Algunas familias tenían un «don» especial para sanar y también para ayudar en los partos. Eran la única asistencia que podían recibir en estas poblaciones aisladas. Gentes capaces de colocar un hueso dislocado o roto en su sitio, que conocían las propiedades sanadoras de algunas plantas. Capaces de ganarse la confianza y aportar serenidad en los momentos difíciles de la vida en los que solo se necesita paz. En su mayoría mujeres, muchas veces se les encasillaba como brujas, lo que en ciertos momentos históricos les costó la vida.

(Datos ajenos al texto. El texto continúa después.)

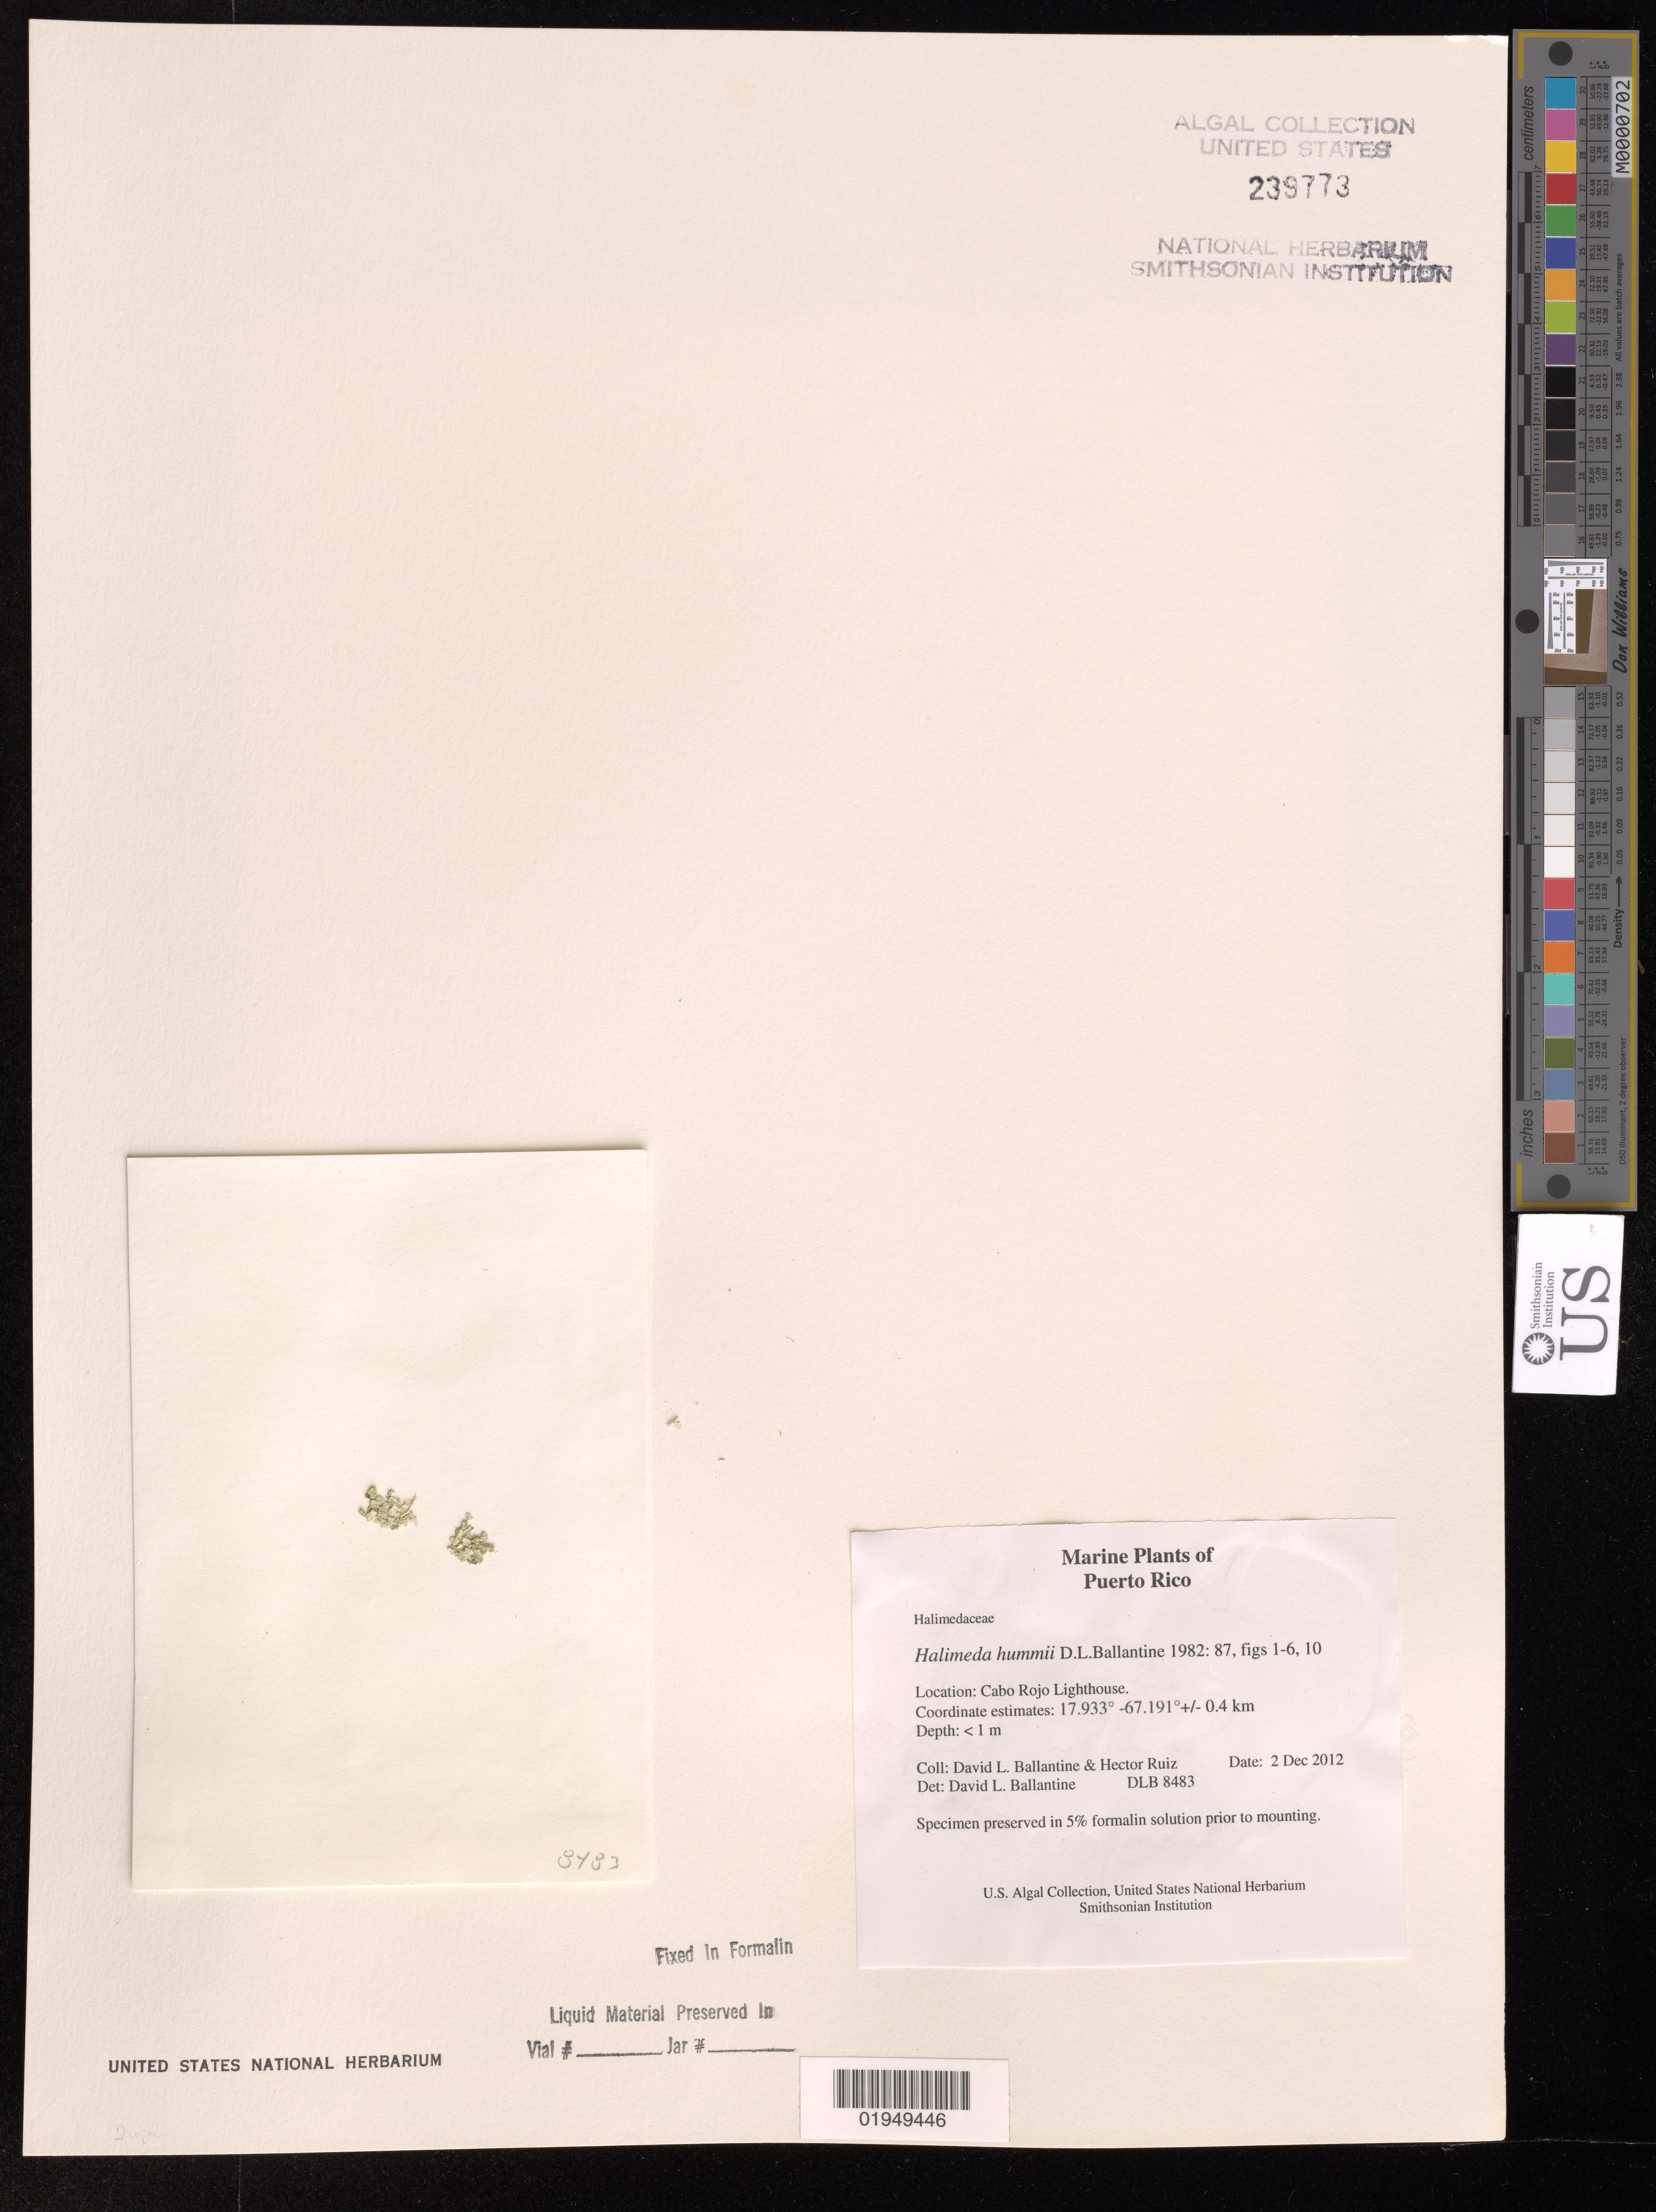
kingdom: Plantae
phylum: Chlorophyta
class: Ulvophyceae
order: Bryopsidales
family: Halimedaceae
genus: Halimeda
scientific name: Halimeda hummii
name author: D.L. Ballant.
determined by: Ballentine, D. L.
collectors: D.L. Ballantine & H. Ruiz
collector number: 8483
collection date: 2012-12-02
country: Puerto Rico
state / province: Cabo Rojo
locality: Cabo Rojo Lighthouse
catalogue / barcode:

En los últimos cien años el paisaje ha cambiado. La causa es el abandono del territorio por su población. Un hecho que se observa al comparar las imágenes actuales con las fotografías históricas conservadas. Entre el vuelo aéreo de la década de los cincuenta del siglo pasado y las fotos satélites actuales se plasma el avance del bosque que oculta las terrazas de cultivo en las laderas hoy ocupadas con una alta densidad arbórea, en su mayoría de pinos. El vetusto sabinar adehesado en el entorno de la masada de las Navas Altas nos aporta una idea de como fue a lo largo de los últimos siglos el paisaje de este lugar. En estos días de invierno en el que las hojas marcescentes de los quejigos se tornan marrones, desde el alto de las Navas, al dirigir la mirada hacia el valle que baja desde el Castellar a lo largo del río Valbona, somos capaces de observar el avance de las manchas ocres introduciéndose en el verde del pinar. Poco a poco sabinares, encinares y quejigales toman protagonismo en la montaña y arropados por este bosque encuentran cobijo nuevos habitantes: cabras montes, corzos y jabalís se convierten en los vecinos del siglo XXI de este valle.

La caída de este modelo vida queda simbolizada junto a la Masada de la Carrasca. Al lado del camino se localiza derrumbados, casi enterrados, los sillares de un peirón, del que desconozco el significado o el hito que señalaba.
Lo más triste es que de esta cultura campesina que se abandonó hace apenas unas décadas en la búsqueda de una vida mejor, no hemos sido capaces de recoger el sentido común con el que sobrevivieron en el tiempo. Nuestra forma de vida auspiciada en la cultura urbana, la industria y el consumo, con poco más de un siglo de existencia ha comenzado a sentir el colapso ante la ceguera de entender que nuestro Planeta es finito en recurso. En nuestro egoísmo por vivir la buena vida, olvidamos la búsqueda de un vida buena, poner en valor el bien común en este mundo complejo que nos toca vivir.

Muy interesante. Gracias por compartir.